Jak podaje Associated Press, potężne manifestacje odbywały się w największych metropoliach gęsto zamieszkiwanych przez imigrantów, m.in. w Nowym Jorku, Miami, Los Angeles, Houston, czy Seattle. Choć w różnych miastach, wszyscy skandowali te same hasła i wzywali do tego samego: jak najszybszej reformy prawa imigracyjnego, jaka była im obiecana podczas ostatnich kampanii prezydenckich i która pozwoliłaby im być godnie traktowanymi za wkład, jaki mają w rozwój Ameryki. Jak co roku manifestacje mają przede wszystkim pokazać jak bardzo potrzebna jest praca imigrantów. Opuszczając stanowiska pracy – czyli przestając sprzątać, myć naczynia, czyścić stoliki w restauracjach, prać, prasować, rozkładać towar na półkach czy zbierać warzywa – paraliżują normalny dzień pracy wielu hoteli, sklepów, restauracji czy farm. Bo bez ich rąk, nie ma komu wykonywać tych zajęć, dlatego też w ten właśnie sposób pokazują, jak istotni są dla rozwoju Ameryki.
Tysiące imigrantów na ulicach amerykańskich miast apelowało do władz: przestańcie nas deportować!

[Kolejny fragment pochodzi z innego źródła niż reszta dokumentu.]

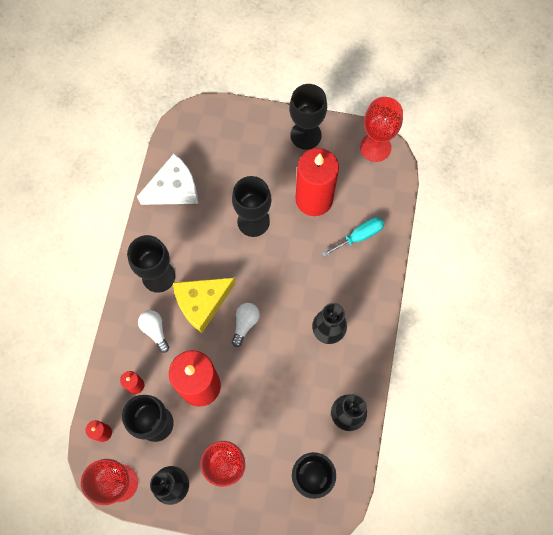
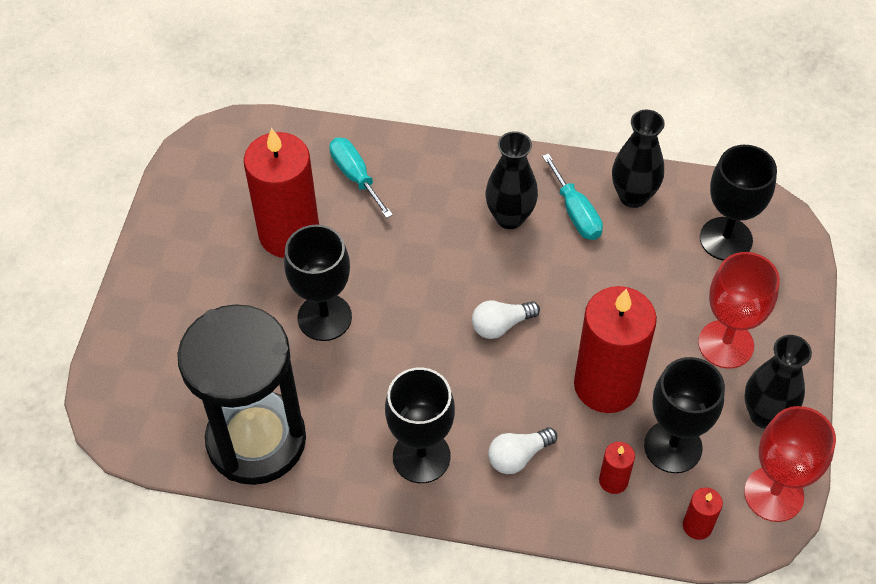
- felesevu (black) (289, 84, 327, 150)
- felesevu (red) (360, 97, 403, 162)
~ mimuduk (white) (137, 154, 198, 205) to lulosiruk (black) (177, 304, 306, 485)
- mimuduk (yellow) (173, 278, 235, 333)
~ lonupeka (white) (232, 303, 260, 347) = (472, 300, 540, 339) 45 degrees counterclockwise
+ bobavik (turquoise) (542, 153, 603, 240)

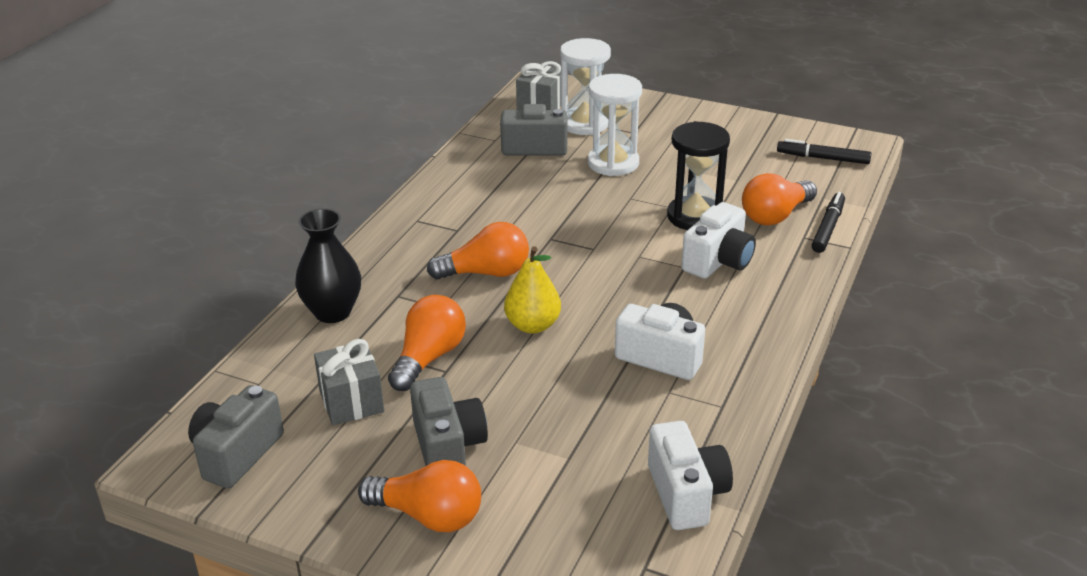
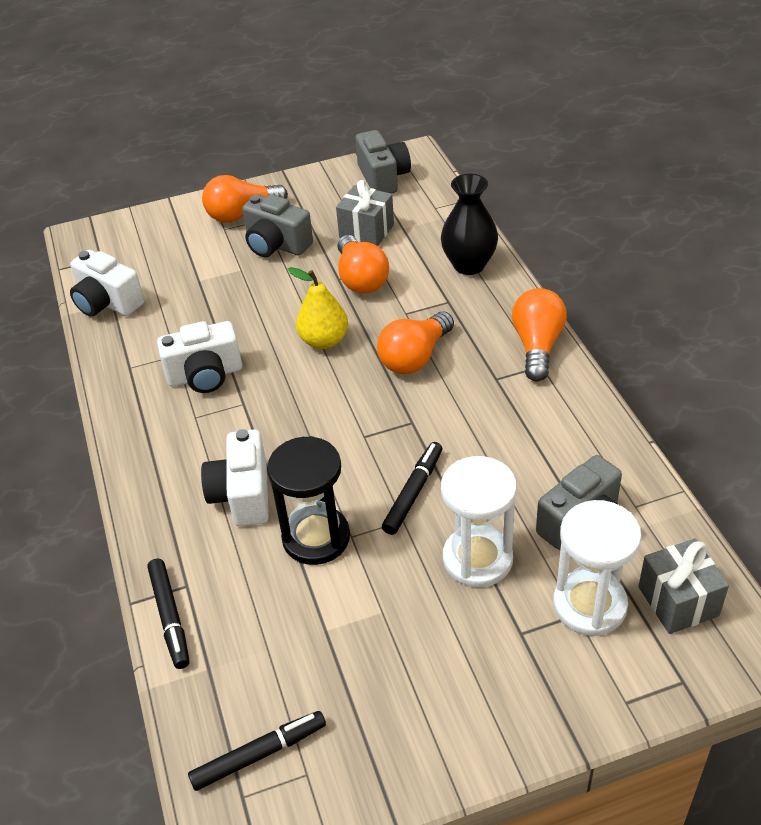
~ lonupeka (orange) (742, 173, 817, 226) to (512, 288, 567, 381)
+ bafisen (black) (382, 442, 442, 535)

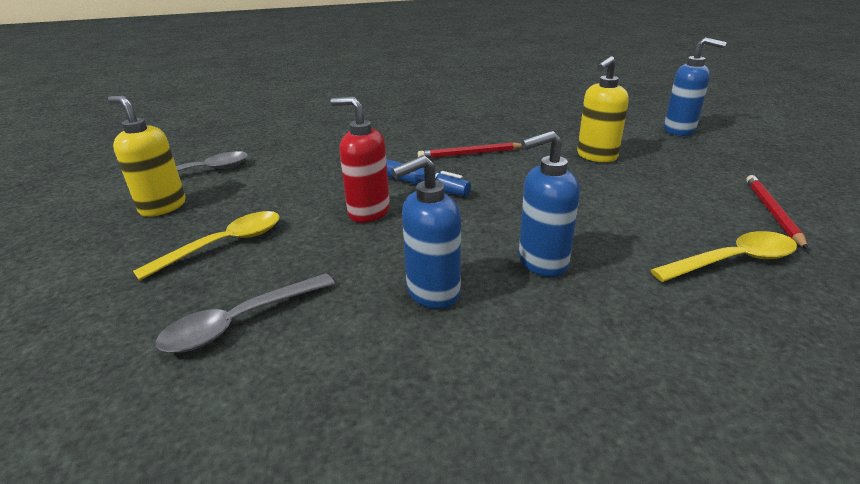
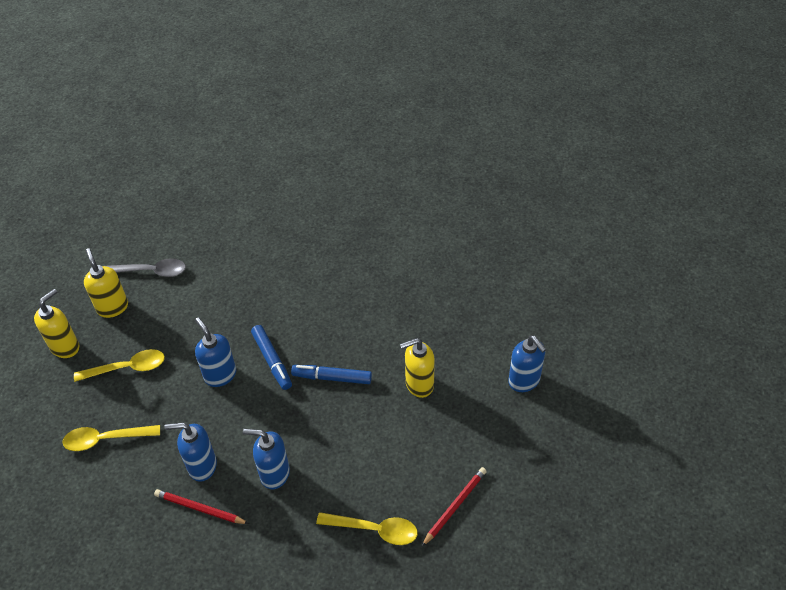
~ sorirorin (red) (330, 97, 390, 223) to sorirorin (blue) (195, 317, 236, 387)
~ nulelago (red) (418, 142, 522, 158) to (154, 489, 249, 524)
~ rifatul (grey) (156, 273, 335, 353) to rifatul (yellow) (63, 425, 160, 451)
+ sorirorin (yellow) (34, 289, 79, 358)
+ bafisen (blue) (291, 365, 372, 384)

Nie rozbijajcie rodzin! Nie deportujcie – reformujcie! To tylko niektóre z haseł jakie skandowano na ulicach amerykańskich miast podczas dorocznych majowych pochodów imigrantów. Tradycyjnie, dziesiątki tysięcy osób – w tym wielu nielegalnych – porzuciło swoje miejsca pracy i wyszło na ulice, by zamanifestować swoją obecność, a przede wszystkim pokazać, jak są potrzebni.